FRAGMENTO DE LECTURA >>

***

Las fuerzas armadas le encargaron a un grupo de investigadores la tarea de recomendar soluciones. En febrero, esa comisión publicó un informe de 115 páginas, el cual incluía medidas de seguridad como periodos de espera en las instalaciones militares y elevar a 25 años la edad mínima para que los soldados puedan comprar armas.
“No estamos tratando de quitarle las armas a la gente, sino de evitar que se maten”, dijo el doctor Craig Bryan, veterano de guerra y psicólogo de la Universidad Estatal de Ohio que formó parte del panel. “Yo digo que es posible valorar los derechos de la Segunda Enmienda y también estar dispuesto a prevenir el suicidio. Esas dos cosas pueden coexistir”.
Pero el Departamento de Defensa decidió no respaldar las restricciones a las armas, y en lugar de ello creó otro panel para estudiarlas.
Los suicidios con armas de fuego en Estados Unidos alcanzaron un máximo histórico el año pasado, según halló la Universidad Johns Hopkins. El debate sobre las armas suele centrarse en los homicidios y las masacres, pero los suicidios representan más de la mitad de las muertes por arma de fuego en el país. Cambios en las políticas —como la exigencia de permisos, los periodos de espera o las leyes de señales de alarma— de hecho contribuyen más a prevenir los suicidios que los homicidios, dicen investigadores.
El mayor error, dijo Bryan, es creer que las armas no son el problema. Si alguien no tiene un arma, asume la gente, encontrará otra forma de acabar con su vida.

***

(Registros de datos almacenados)
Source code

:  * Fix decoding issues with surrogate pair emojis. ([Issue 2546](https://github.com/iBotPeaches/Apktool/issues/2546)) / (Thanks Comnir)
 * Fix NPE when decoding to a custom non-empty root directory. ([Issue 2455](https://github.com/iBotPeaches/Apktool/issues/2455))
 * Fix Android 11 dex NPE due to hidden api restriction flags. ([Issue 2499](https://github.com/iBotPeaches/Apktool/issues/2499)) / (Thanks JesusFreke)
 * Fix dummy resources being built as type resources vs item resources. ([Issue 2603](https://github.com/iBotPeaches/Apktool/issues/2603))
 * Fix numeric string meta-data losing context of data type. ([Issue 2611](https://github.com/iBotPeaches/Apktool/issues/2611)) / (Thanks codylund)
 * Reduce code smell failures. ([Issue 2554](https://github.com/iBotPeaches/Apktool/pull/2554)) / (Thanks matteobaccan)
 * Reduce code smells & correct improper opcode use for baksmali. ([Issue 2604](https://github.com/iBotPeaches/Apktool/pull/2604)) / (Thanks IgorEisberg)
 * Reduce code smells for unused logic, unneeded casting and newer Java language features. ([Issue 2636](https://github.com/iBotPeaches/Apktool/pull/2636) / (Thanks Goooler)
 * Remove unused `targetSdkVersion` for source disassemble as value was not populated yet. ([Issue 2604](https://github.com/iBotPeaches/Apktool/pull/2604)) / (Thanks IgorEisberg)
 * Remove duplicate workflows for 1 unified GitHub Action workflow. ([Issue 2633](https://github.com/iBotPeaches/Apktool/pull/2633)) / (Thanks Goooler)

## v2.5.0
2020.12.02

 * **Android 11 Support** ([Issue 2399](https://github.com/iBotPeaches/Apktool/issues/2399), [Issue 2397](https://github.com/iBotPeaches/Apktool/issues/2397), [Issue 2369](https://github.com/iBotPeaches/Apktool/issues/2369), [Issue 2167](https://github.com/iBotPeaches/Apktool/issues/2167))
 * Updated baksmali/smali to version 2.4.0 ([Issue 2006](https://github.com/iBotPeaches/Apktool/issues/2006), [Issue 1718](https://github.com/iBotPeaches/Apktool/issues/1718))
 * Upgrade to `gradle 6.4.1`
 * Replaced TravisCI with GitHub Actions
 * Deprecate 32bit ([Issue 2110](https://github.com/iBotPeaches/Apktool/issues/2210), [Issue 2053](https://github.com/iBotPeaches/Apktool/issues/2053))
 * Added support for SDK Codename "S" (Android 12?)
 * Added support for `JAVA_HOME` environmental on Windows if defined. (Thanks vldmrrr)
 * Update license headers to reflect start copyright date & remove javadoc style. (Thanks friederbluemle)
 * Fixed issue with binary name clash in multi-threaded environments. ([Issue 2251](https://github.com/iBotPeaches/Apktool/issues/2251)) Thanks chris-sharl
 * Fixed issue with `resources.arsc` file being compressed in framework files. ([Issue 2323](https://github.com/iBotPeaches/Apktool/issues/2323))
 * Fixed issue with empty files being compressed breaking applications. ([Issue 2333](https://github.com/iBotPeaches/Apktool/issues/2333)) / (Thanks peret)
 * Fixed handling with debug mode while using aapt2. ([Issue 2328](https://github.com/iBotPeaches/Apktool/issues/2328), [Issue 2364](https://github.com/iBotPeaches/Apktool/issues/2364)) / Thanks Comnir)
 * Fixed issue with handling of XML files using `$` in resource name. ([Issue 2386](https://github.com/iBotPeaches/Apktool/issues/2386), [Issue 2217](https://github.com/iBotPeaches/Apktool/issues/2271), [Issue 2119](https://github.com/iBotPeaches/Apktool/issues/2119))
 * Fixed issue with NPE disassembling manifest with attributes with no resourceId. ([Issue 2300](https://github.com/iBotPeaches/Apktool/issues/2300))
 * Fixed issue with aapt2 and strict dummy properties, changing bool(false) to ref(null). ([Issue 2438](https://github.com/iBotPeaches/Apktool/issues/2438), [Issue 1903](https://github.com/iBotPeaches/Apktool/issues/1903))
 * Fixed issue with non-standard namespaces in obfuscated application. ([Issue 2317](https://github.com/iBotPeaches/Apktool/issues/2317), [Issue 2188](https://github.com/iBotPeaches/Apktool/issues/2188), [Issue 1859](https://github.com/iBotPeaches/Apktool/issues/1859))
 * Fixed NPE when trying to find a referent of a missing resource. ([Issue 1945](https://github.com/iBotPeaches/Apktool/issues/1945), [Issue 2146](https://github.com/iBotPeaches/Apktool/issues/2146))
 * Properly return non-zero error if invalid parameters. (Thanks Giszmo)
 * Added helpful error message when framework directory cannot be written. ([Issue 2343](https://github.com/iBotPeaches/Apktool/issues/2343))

***

Transcribe del fragmento sobre los suicidios con armas de fuego la parte que empieza con "Los suicidios con" y continúa hasta "con su vida.", sin cambiar nada.

RESPUESTA DEL EJERCICIO >>
Los suicidios con armas de fuego en Estados Unidos alcanzaron un máximo histórico el año pasado, según halló la Universidad Johns Hopkins. El debate sobre las armas suele centrarse en los homicidios y las masacres, pero los suicidios representan más de la mitad de las muertes por arma de fuego en el país. Cambios en las políticas —como la exigencia de permisos, los periodos de espera o las leyes de señales de alarma— de hecho contribuyen más a prevenir los suicidios que los homicidios, dicen investigadores.
El mayor error, dijo Bryan, es creer que las armas no son el problema. Si alguien no tiene un arma, asume la gente, encontrará otra forma de acabar con su vida.